Yuan slips

08 Mar, 2017

China's yuan slipped past the key 6.9-per-dollar level on Tuesday, after the central bank guided its official yuan midpoint to its weakest since mid-January. The People's Bank of China fixed the yuan midpoint rate at 6.8957 per dollar prior to market open, its weakest since Jan. 17.
Tuesday's fixing was 167 pips or 0.2 percent softer than the previous fix, which was set at 6.8790. In the spot market, the yuan breached the psychologically important 6.9-per-dollar level in early trade and was changing hands at 6.9037 by 0258 GMT, 76 pips weaker than the previous late session close and 0.12 percent softer than the midpoint.
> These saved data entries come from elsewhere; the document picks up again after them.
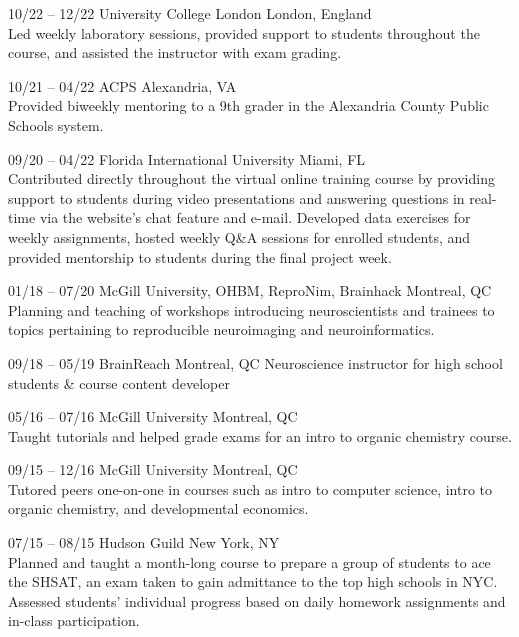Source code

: \documentclass[]{friggeri-cv} %
\begin{document}
\begin{entrylist}

\entry
{10/22 -- 12/22}
{University College London}
{London, England}
{ \\
Led weekly laboratory sessions, provided support to students throughout the course, and assisted the instructor with exam grading.}

\entry
{10/21 -- 04/22}
{ACPS}
{Alexandria, VA}
{ \\
Provided biweekly mentoring to a 9th grader in the Alexandria County Public Schools system.}

\entry
{09/20 -- 04/22}
{Florida International University}
{Miami, FL}
{ \\
Contributed directly throughout the virtual online training course by providing support to students
during video presentations and answering questions in real-time via the website’s chat
feature and e-mail. Developed data exercises for weekly assignments, hosted weekly Q\&A sessions for enrolled students, 
and provided mentorship to students during the final project week.}

\entry
{01/18 -- 07/20}
{McGill University, OHBM, ReproNim, Brainhack}
{Montreal, QC}
{ \\
Planning and teaching of workshops introducing neuroscientists and trainees to
topics pertaining to reproducible neuroimaging and neuroinformatics.}

\entry
{09/18 -- 05/19}
{BrainReach}
{Montreal, QC}
{Neuroscience instructor for high school students \& course content developer}

\entry
{05/16 -- 07/16}
{McGill University}
{Montreal, QC}
{ \\
Taught tutorials and helped grade exams for an intro to organic chemistry course.
}

\entry
{09/15 -- 12/16}
{McGill University}
{Montreal, QC}
{ \\
Tutored peers one-on-one in courses such as intro to computer science, intro to organic chemistry,
and developmental economics.
}

\entry
{07/15 -- 08/15}
{Hudson Guild}
{New York, NY}
{ \\
Planned and taught a month-long course to prepare a group of students to ace the SHSAT, 
an exam taken to gain admittance to the top high schools in NYC. Assessed students'
individual progress based on daily homework assignments and in-class participation.}

\end{entrylist}
\end{document}
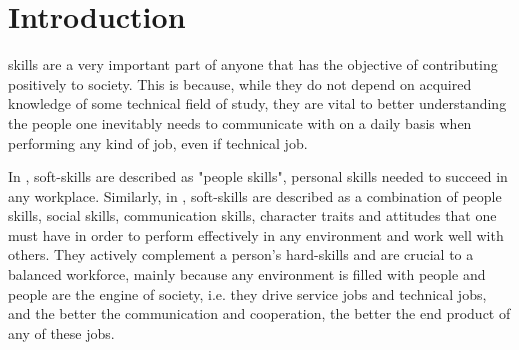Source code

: \documentclass[a4paper,12pt,journal,twoside,compsoc]{PPIEEEtran}
\begin{document}


\maketitle

\IEEEdisplaynontitleabstractindextext
\IEEEpeerreviewmaketitle
\section{Introduction}
% 
% 
 skills are a very important part of anyone that has the objective of contributing positively to society. This is because, while they do not depend on acquired knowledge of some technical field of study, they are vital to better understanding the people one inevitably needs to communicate with on a daily basis when performing any kind of job, even if technical job.

In \cite{balance}, soft-skills are described as "people skills", personal skills needed to succeed in any workplace. Similarly, in \cite{workforce}, soft-skills are described as a combination of people skills, social skills, communication skills, character traits and attitudes that one must have in order to perform effectively in any environment and work well with others. They actively complement a person's hard-skills and are crucial to a balanced workforce, mainly because any environment is filled with people and people are the engine of society, i.e. they drive service jobs and technical jobs, and the better the communication and cooperation, the better the end product of any of these jobs.
\end{document}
The Thomson Reuters/HKEX Global CNH index, which tracks the offshore yuan against a basket of currencies on a daily basis, stood at 95.11, weaker than the previous day's 95.17.
The global dollar index stayed flat at 101.64 from the previous close of 101.64. The offshore yuan was trading 0.05 percent firmer than the onshore spot at 6.9001 per dollar.
Offshore one-year non-deliverable forwards contracts (NDFs), considered the best available proxy for forward-looking market expectations of the yuan's value, traded at 7.123, 3.19 percent weaker than the midpoint.
One-year NDFs are settled against the midpoint, not the spot rate.